Le même rapport estime que le grand bleu pourrait monter de 18 à 59 centimètres durant le siècle. Une hypothèse jugée conservatrice par nombre d’océanographes qui rappellent que les auteurs du Giec n’ont tenu compte «ni des incertitudes liées aux rétroactions entre le climat et le cycle du carbone, ni des effets complets de l’évolution de l’écoulement dans les nappes glaciaires, les valeurs supérieures des fourchettes ne devant pas être considérées comme les limites supérieures de l’élévation du niveau de la mer.»
Raison pour laquelle, de plus en plus de spécialistes, comme les climatologues de l’Institut de recherche sur le climat de Potsdam, estiment possible une montée des eaux d’un mètre d’ici 2100.
Ce qui est considérable, si l’on garde à l’esprit que plus de la moitié de l’Humanité vit à proximité du littoral.

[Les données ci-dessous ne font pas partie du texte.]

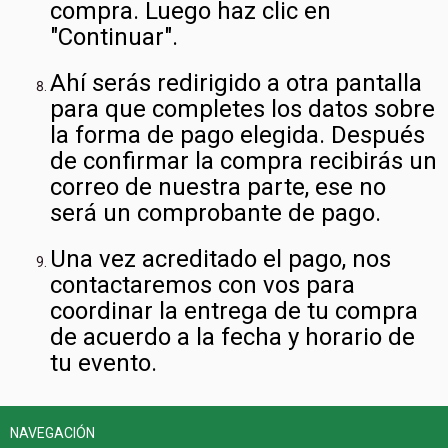
compra. Luego haz clic en
"Continuar".
Ahí serás redirigido a otra pantalla
para que completes los datos sobre
la forma de pago elegida. Después
de confirmar la compra recibirás un
correo de nuestra parte, ese no
será un comprobante de pago.
Una vez acreditado el pago, nos
contactaremos con vos para
coordinar la entrega de tu compra
de acuerdo a la fecha y horario de
tu evento.
NAVEGACIÓN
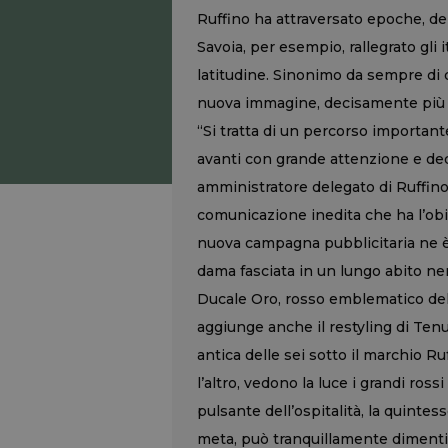
Ruffino ha attraversato epoche, deli
Savoia, per esempio, rallegrato gli 
latitudine. Sinonimo da sempre di q
nuova immagine, decisamente più 
“Si tratta di un percorso importan
avanti con grande attenzione e ded
amministratore delegato di Ruffino
comunicazione inedita che ha l’obie
nuova campagna pubblicitaria ne è
dama fasciata in un lungo abito nero
Ducale Oro, rosso emblematico dell
aggiunge anche il restyling di Tenu
antica delle sei sotto il marchio Ru
l’altro, vedono la luce i grandi ros
pulsante dell’ospitalità, la quint
meta, può tranquillamente dimentica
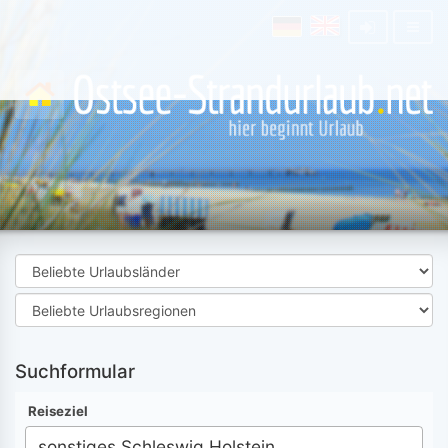
Suchformular
Reiseziel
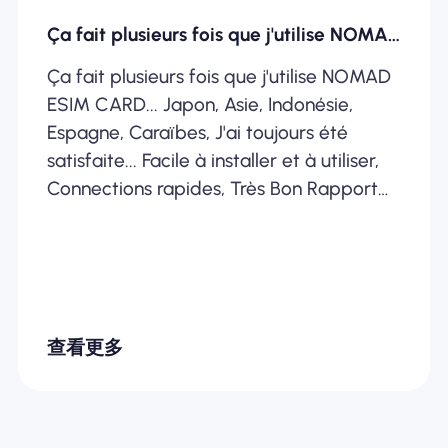
Ça fait plusieurs fois que j'utilise NOMAD ESIM
Ça fait plusieurs fois que j'utilise NOMAD
ESIM CARD... Japon, Asie, Indonésie,
Espagne, Caraïbes, J'ai toujours été
satisfaite... Facile à installer et à utiliser,
Connections rapides, Très Bon Rapport
Qualité /Prix... Je recommande
fortement
查看更多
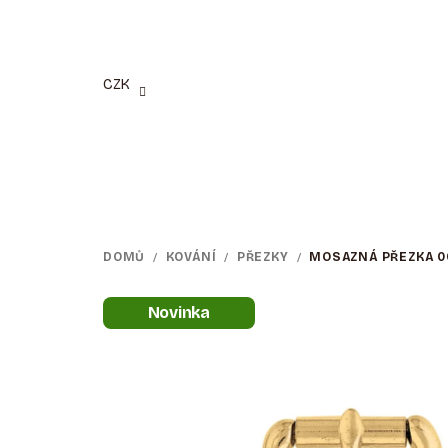
Přejít
na
obsah
CZK
DOMŮ
/
KOVÁNÍ
/
PŘEZKY
/
MOSAZNÁ PŘEZKA 0
Novinka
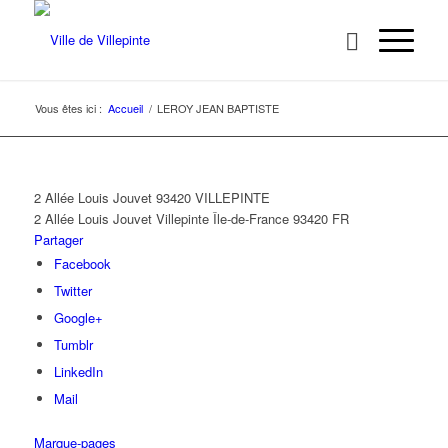
Vous êtes ici :
Accueil
/
LEROY JEAN BAPTISTE
2 Allée Louis Jouvet 93420 VILLEPINTE
2 Allée Louis Jouvet
Villepinte
Île-de-France
93420
FR
Partager
Facebook
Twitter
Google+
Tumblr
LinkedIn
Mail
Marque-pages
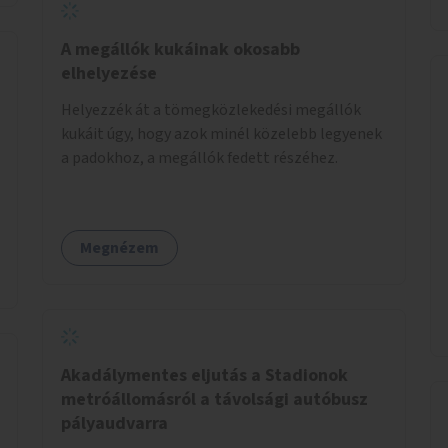
A megállók kukáinak okosabb
elhelyezése
Helyezzék át a tömegközlekedési megállók
kukáit úgy, hogy azok minél közelebb legyenek
a padokhoz, a megállók fedett részéhez.
Megnézem
Akadálymentes eljutás a Stadionok
metróállomásról a távolsági autóbusz
pályaudvarra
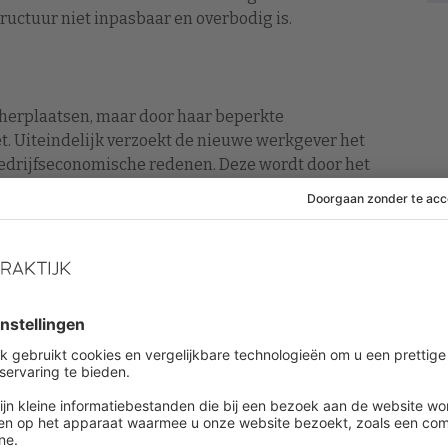
uctuur niet inpasbaar en overbodig is.
herplaatsen, maar door haar beperkte
t. Uiteindelijk verzoekt de nieuwe werkgever het
rijfseconomische redenen. Deze wordt door het
tot ontbinding van de arbeidsovereenkomst in bij de
rzoek toe.
aat in hoger beroep. Daar betoogt ze dat het
ng aan haar ontslag in de weg staat. Ze verzoekt
 Gerechtshof geeft de nieuwe werkgever ook gelijk,
e Raad instelt.
de arbeidsovereenkomst, verlof, re-integratie,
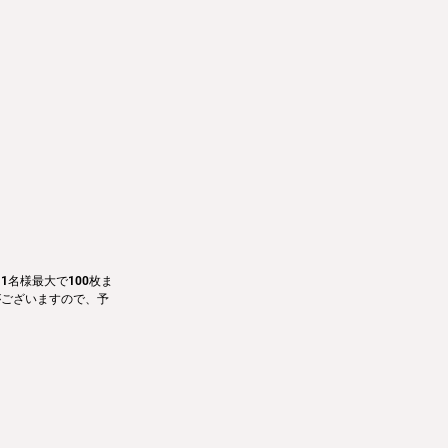
名様最大で100枚ま
がございますので、予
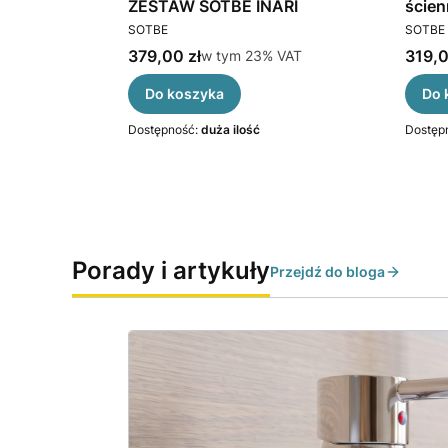
z obrotowym
ZESTAW SOTBE INARI
ście
PRODUCENT
PRODU
ZESTAW
SOTBE
SOTBE
Cena brutto
Cena 
VAT
379,00 zł
w tym %s VAT
319,0
VAT
w tym
23%
VAT
Do koszyka
Do 
Dostępność:
duża ilość
Dostęp
Porady i artykuły
Przejdź do bloga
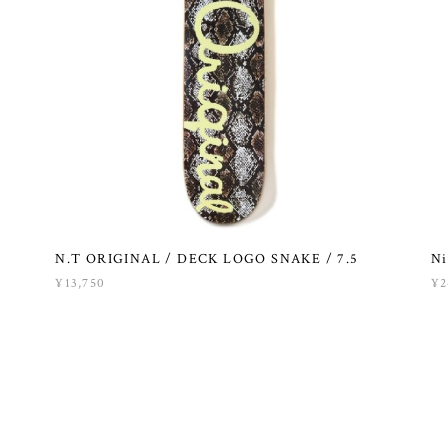
N.T ORIGINAL / DECK LOGO SNAKE / 7.5
Ni
¥13,750
¥2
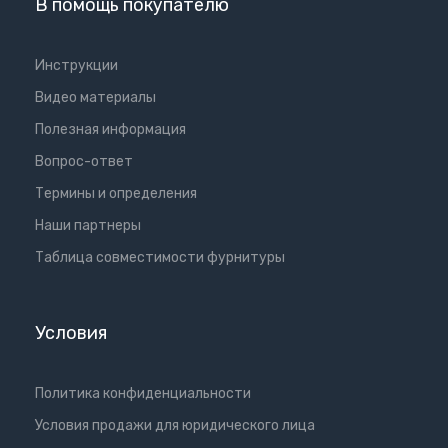
В помощь покупателю
Инструкции
Видео материалы
Полезная информация
Вопрос-ответ
Термины и определения
Наши партнеры
Таблица совместимости фурнитуры
Условия
Политика конфиденциальности
Условия продажи для юридического лица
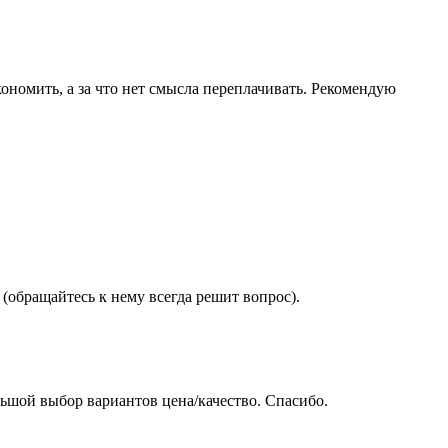
ономить, а за что нет смысла переплачивать. Рекомендую
(обращайтесь к нему всегда решит вопрос).
ьшой выбор вариантов цена/качество. Спасибо.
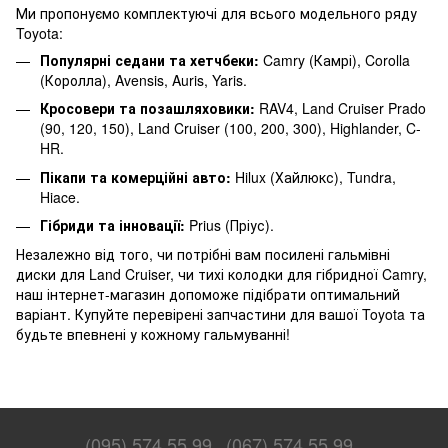
Ми пропонуємо комплектуючі для всього модельного ряду
Toyota:
Популярні седани та хетчбеки:
Camry (Камрі), Corolla
(Королла), Avensis, Auris, Yaris.
Кросовери та позашляховики:
RAV4, Land Cruiser Prado
(90, 120, 150), Land Cruiser (100, 200, 300), Highlander, C-
HR.
Пікапи та комерційні авто:
Hilux (Хайлюкс), Tundra,
Hiace.
Гібриди та інновації:
Prius (Пріус).
Незалежно від того, чи потрібні вам посилені гальмівні
диски для Land Cruiser, чи тихі колодки для гібридної Camry,
наш інтернет-магазин допоможе підібрати оптимальний
варіант. Купуйте перевірені запчастини для вашої Toyota та
будьте впевнені у кожному гальмуванні!
(095) 574 55 99
(067) 574 55 99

Pour donner du concret à de telles projections, une équipe de l’université de l’Arizona a cartographié précisément les conséquences sur la totalité du littoral états-unien d’une montée des eaux entre 1 et 6 mètres . Prochainement publié dans Climatic Change Letters, l’article de l’équipe dirigée par Jeremy Weiss et Jonathan Overpeck annonce qu’une montée moyenne de 3 mètres noierait plus de 20% de la zone côtière urbanisée. Neuf métropoles (dont Boston et New York) perdraient plus de 10% de leur territoire. Si Atlantique et Pacifique montaient de 6 m , l’Hyperpuissance perdrait un tiers de sa bande côtière.
Les deux chercheurs ont aussi mis en ligne un site permettant de visualiser les effets de la montée des eaux dans toutes les régions du globe. De quoi alimenter les débats sur l’adaptation.